▸ WRITTEN TASK: Repeat word for word every naming line in each of the entries below, from kingdom down to common name. Leave out the pictures.

::::

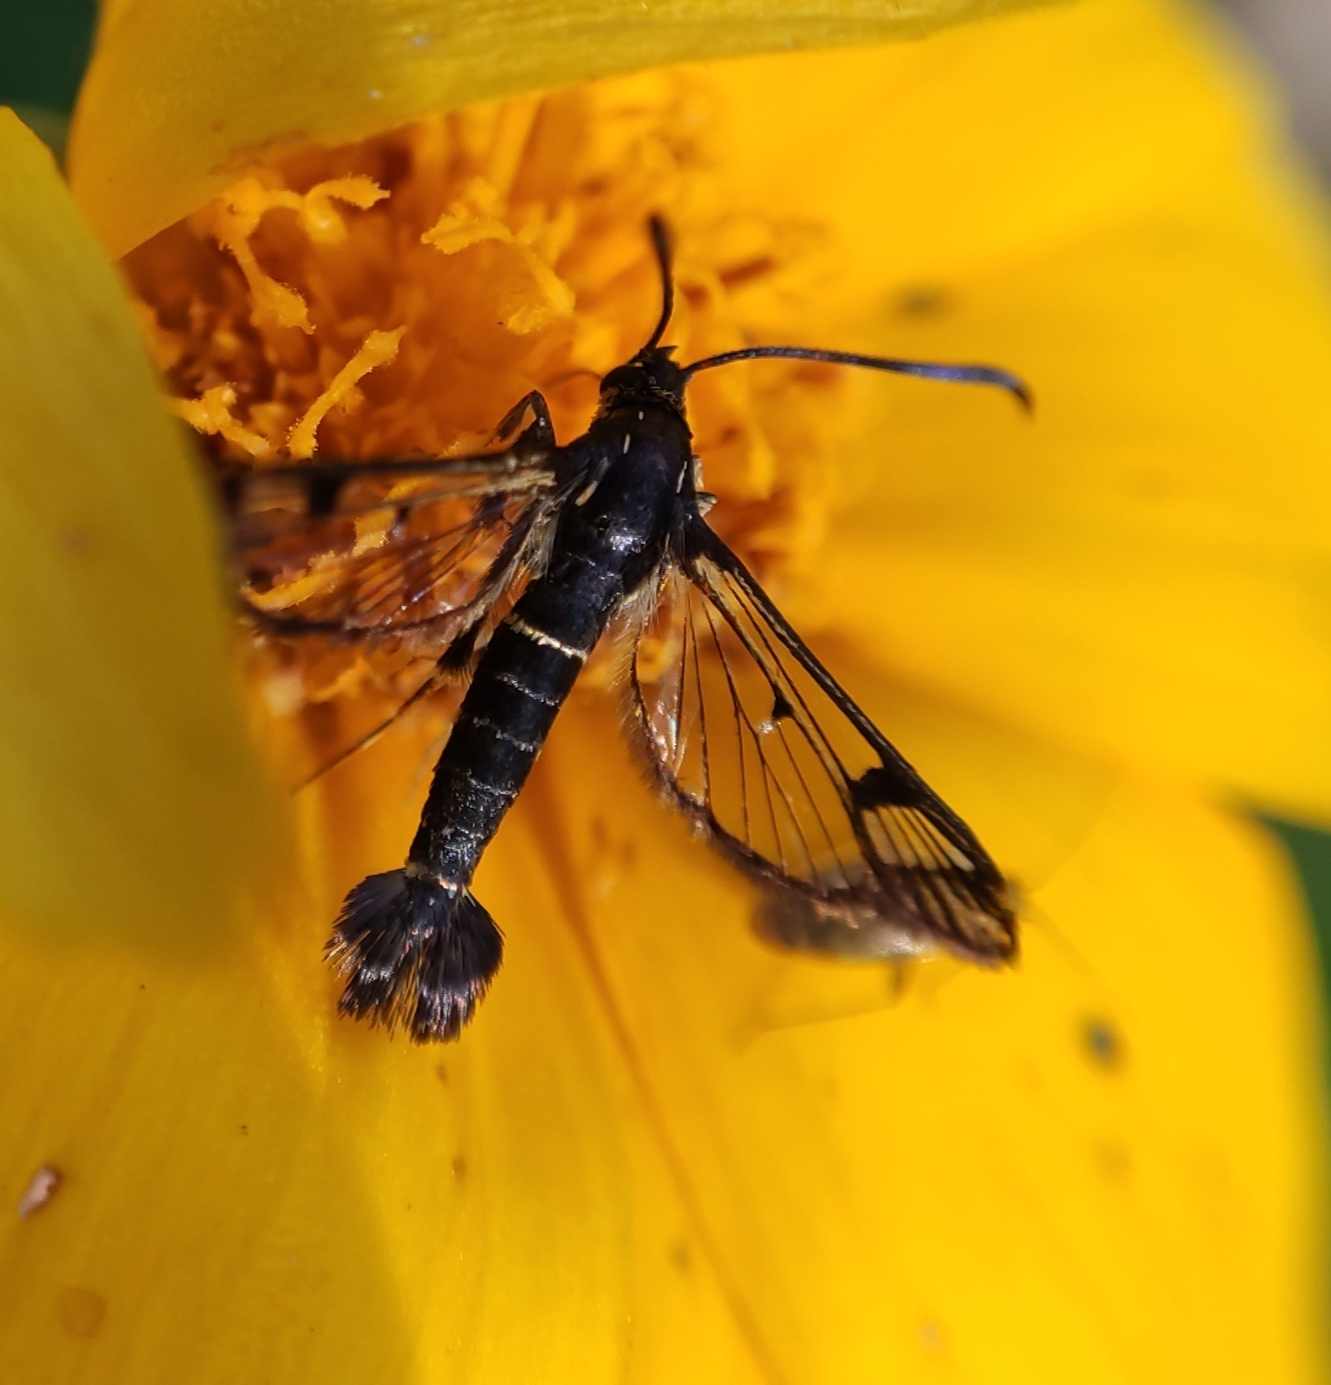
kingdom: Animalia
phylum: Arthropoda
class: Insecta
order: Lepidoptera
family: Sesiidae
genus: Synanthedon
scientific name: Synanthedon tipuliformis
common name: Currant clearwing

::::

▸ CORRECT OUTPUT:
kingdom: Animalia
phylum: Arthropoda
class: Insecta
order: Lepidoptera
family: Sesiidae
genus: Synanthedon
scientific name: Synanthedon tipuliformis
common name: Currant clearwing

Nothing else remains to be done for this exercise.